KHAR, Pakistan – KHAR, Pakistan -- More than 200 militants crossed into Pakistan from Afghanistan early Thursday and attacked a border village with rockets, mortars and machine guns, killing five people and kidnapping more than 20, officials and residents said.
The deadly raid underlines challenges ahead for the U.S. and Pakistan when Washington begins withdrawing troops from Afghanistan later this year. Pakistan maintains that NATO already needs more troops along the Afghan side of the border.
On Thursday, the Pakistani military fought with the militants for roughly six hours, using helicopter gunships, said Sajid Khan, a senior government official in the Bajur tribal region. The dead included three women and two men, and eight others were wounded, he said.
The militants fled after the military brought in reinforcements and hit them with artillery fire, said local resident Asar Khan. But they kidnapped more than 20 tribesmen and took them along, he said.
It was the second such raid in just two weeks, illustrating how militants can easily move across the rugged border between Pakistan and Afghanistan.
Pakistan has complained that NATO forces in Afghanistan are not doing enough to stem the flow of militants across the border, while the U.S. says Pakistan's military must do more to stop fighters from streaming into Afghanistan.
Earlier this month, militants swarmed into Pakistan's Upper Dir district from Afghanistan, triggering fighting that lasted several days before the Pakistani military was able to force them back across the border. The government said at least 25 soldiers, 35 militants and three civilians were killed in the clashes.
Both Bajur and Upper Dir are located across the border from Afghanistan's Kunar province, large parts of which are controlled by the Taliban.
Meanwhile, NATO countries, including the U.S., suspect Pakistan is refusing to target Afghan Taliban militants and their allies holed up in the country because the government believes they could be useful allies in Afghanistan after foreign forces withdraw.
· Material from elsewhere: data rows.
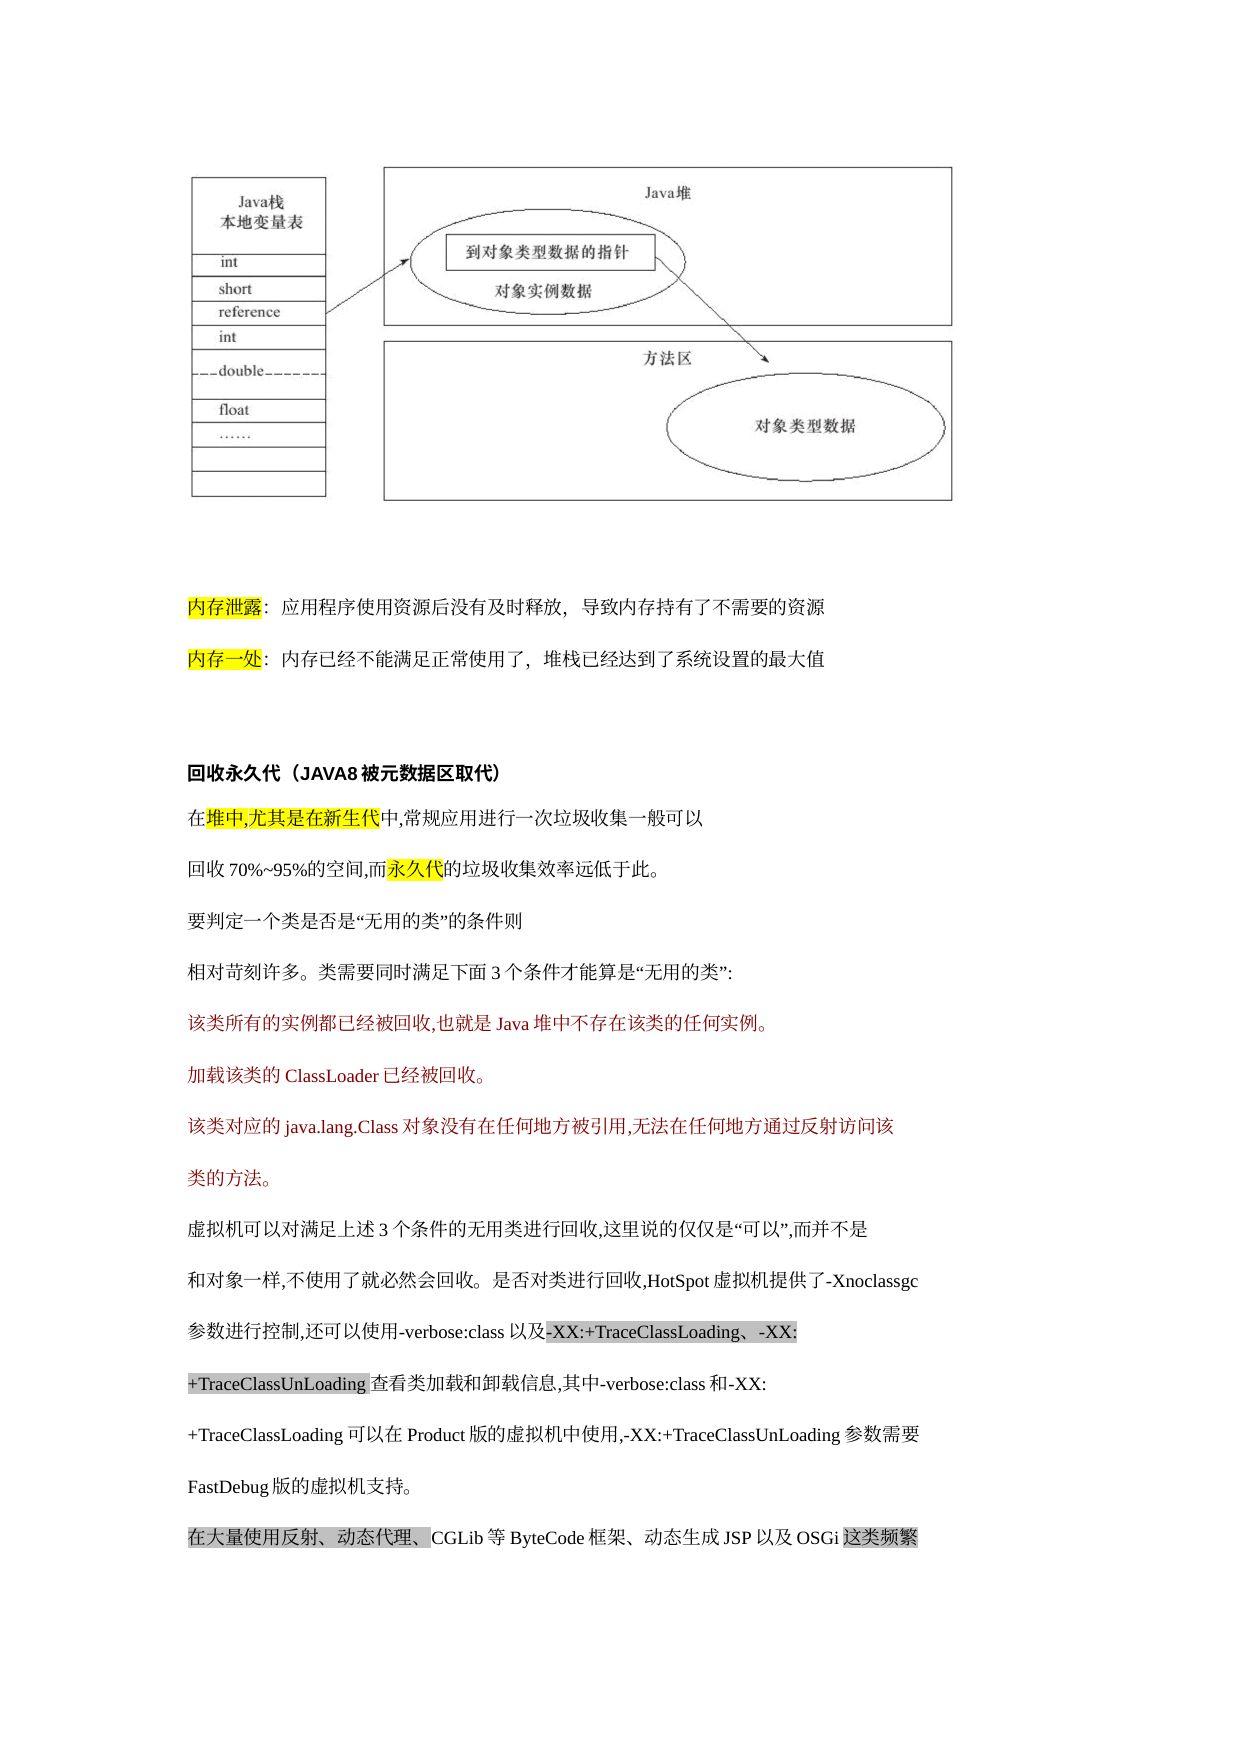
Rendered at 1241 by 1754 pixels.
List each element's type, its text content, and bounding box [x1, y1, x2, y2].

text 该类对应的java.lang.Class对象没有在任何地方被引用,无法在任何地方通过反射访问该 [187, 1111, 1053, 1143]
text +TraceClassLoading可以在Product版的虚拟机中使用,-XX:+TraceClassUnLoading参数需要 [187, 1419, 1053, 1451]
text +TraceClassUnLoading查看类加载和卸载信息,其中-verbose:class和-XX: [187, 1367, 1053, 1400]
text 类的方法。 [187, 1162, 1053, 1194]
text 虚拟机可以对满足上述3个条件的无用类进行回收,这里说的仅仅是“可以”,而并不是 [187, 1213, 1053, 1246]
text 和对象一样,不使用了就必然会回收。是否对类进行回收,HotSpot虚拟机提供了-Xnoclassgc [187, 1265, 1053, 1297]
text 相对苛刻许多。类需要同时满足下面3个条件才能算是“无用的类”: [187, 957, 1053, 989]
text 参数进行控制,还可以使用-verbose:class以及-XX:+TraceClassLoading、-XX: [187, 1316, 1053, 1348]
text 内存泄露：应用程序使用资源后没有及时释放，导致内存持有了不需要的资源 [187, 592, 1053, 624]
text 要判定一个类是否是“无用的类”的条件则 [187, 905, 1053, 938]
text 回收永久代（JAVA8被元数据区取代） [187, 757, 1053, 790]
text 内存一处：内存已经不能满足正常使用了，堆栈已经达到了系统设置的最大值 [187, 643, 1053, 676]
text 在大量使用反射、动态代理、CGLib等ByteCode框架、动态生成JSP以及OSGi这类频繁 [187, 1521, 1053, 1554]
text FastDebug版的虚拟机支持。 [187, 1470, 1053, 1503]
text 该类所有的实例都已经被回收,也就是Java堆中不存在该类的任何实例。 [187, 1008, 1053, 1040]
text 加载该类的ClassLoader已经被回收。 [187, 1059, 1053, 1092]
text 回收70%~95%的空间,而永久代的垃圾收集效率远低于此。 [187, 854, 1053, 886]
text 在堆中,尤其是在新生代中,常规应用进行一次垃圾收集一般可以 [187, 802, 1053, 835]
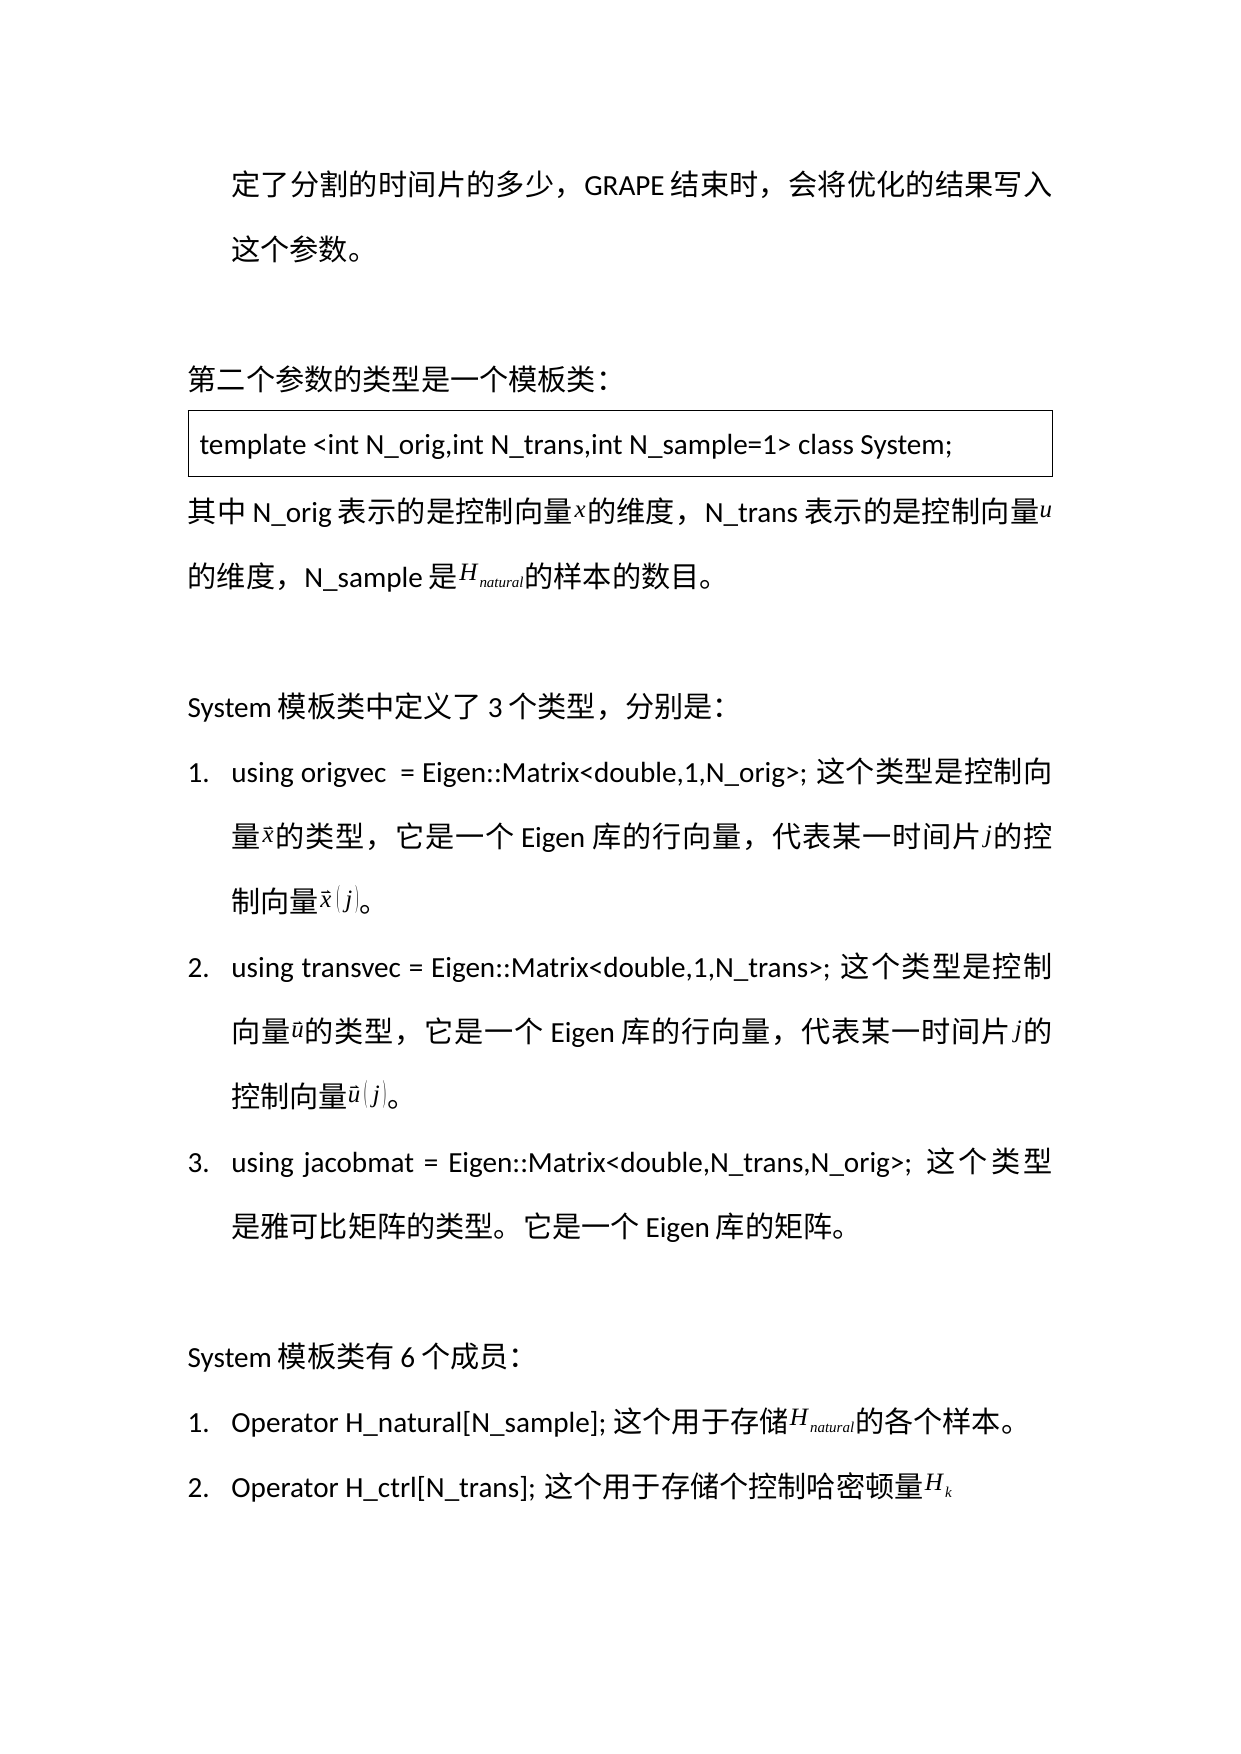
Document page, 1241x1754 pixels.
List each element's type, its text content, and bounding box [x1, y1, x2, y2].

list std::vector<typename System<N_orig,N_trans,N_sample>::origvec> &ctrlvec控制向量。这是一个STL中的vector容器，容器装的是控制向量，容器中的元素的个数就是总时间的切片数目，容器中的每个元素都表示控制向量在对应时间片的值，其中第个元素表示编号的时间片的控制向量的值。这是一个按引用传递的参数，调用GRAPE函数的时候，需要将控制向量在不同时间片的初始值都放进这个参数传入，容器里面放置的元素的多少，决定了分割的时间片的多少，GRAPE结束时，会将优化的结果写入这个参数。 [187, 150, 1053, 280]
list using transvec = Eigen::Matrix<double,1,N_trans>; 这个类型是控制向量的类型，它是一个Eigen库的行向量，代表某一时间片的控制向量。 [187, 932, 1053, 1127]
list Operator H_natural[N_sample]; 这个用于存储的各个样本。 [187, 1387, 1053, 1452]
list using origvec = Eigen::Matrix<double,1,N_orig>; 这个类型是控制向量的类型，它是一个Eigen库的行向量，代表某一时间片的控制向量。 [187, 737, 1053, 932]
text 其中N_orig表示的是控制向量的维度，N_trans表示的是控制向量的维度，N_sample是的样本的数目。 [187, 477, 1053, 607]
text System模板类中定义了3个类型，分别是： [187, 672, 1053, 737]
list using jacobmat = Eigen::Matrix<double,N_trans,N_orig>; 这个类型是雅可比矩阵的类型。它是一个Eigen库的矩阵。 [187, 1127, 1053, 1257]
text System模板类有6个成员： [187, 1322, 1053, 1387]
text 第二个参数的类型是一个模板类： [187, 345, 1053, 410]
table_header template <int N_orig,int N_trans,int N_sample=1> class System; [189, 411, 1052, 476]
list Operator H_ctrl[N_trans]; 这个用于存储个控制哈密顿量 [187, 1452, 1053, 1517]
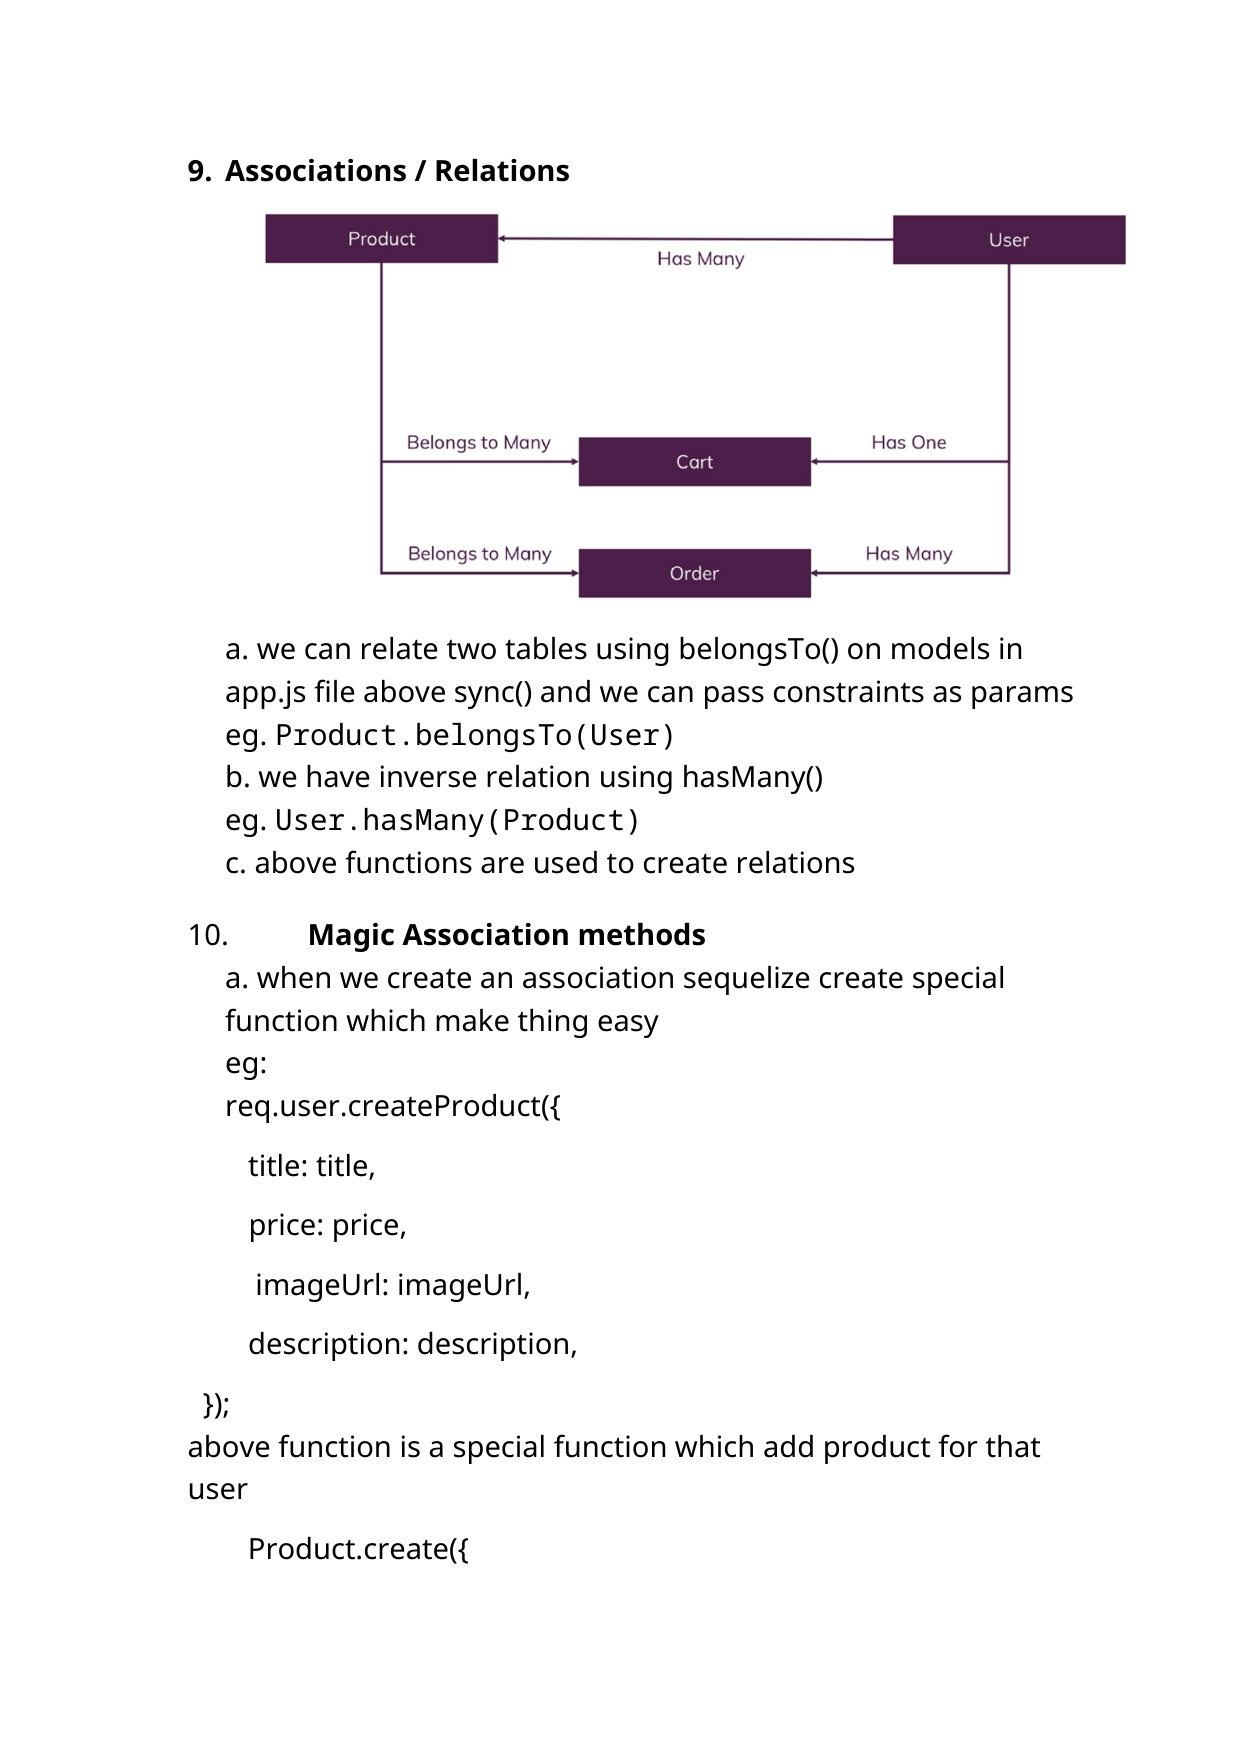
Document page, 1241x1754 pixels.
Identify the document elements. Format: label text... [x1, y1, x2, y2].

text Product.create({ [225, 1528, 1090, 1568]
list Associations / Relations a. we can relate two tables using belongsTo() on models in app.js file above sync() and we can pass constraints as params eg. Product.belongsTo(User) b. we have inverse relation using hasMany() eg. User.hasMany(Product) c. above functions are used to create relations [187, 150, 1090, 912]
list Magic Association methods a. when we create an association sequelize create special function which make thing easy eg: req.user.createProduct({ [187, 914, 1090, 1125]
text }); above function is a special function which add product for that user [187, 1383, 1090, 1508]
text title: title, [187, 1145, 1090, 1185]
list imageUrl: imageUrl, [225, 1264, 1090, 1304]
picture [225, 191, 1166, 626]
text description: description, [187, 1323, 1090, 1363]
text price: price, [150, 1204, 1090, 1244]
In the past, NATO and Pakistani forces have staged coordinated "hammer and anvil" operations against militants on the border, but relations between Washington and Islamabad have hit a particularly rough patch, especially since the unilateral American raid in Pakistan that killed Usama bin Laden on May 2.
Even so, NATO officials say that border cooperation has not suffered as a result of the chill in ties.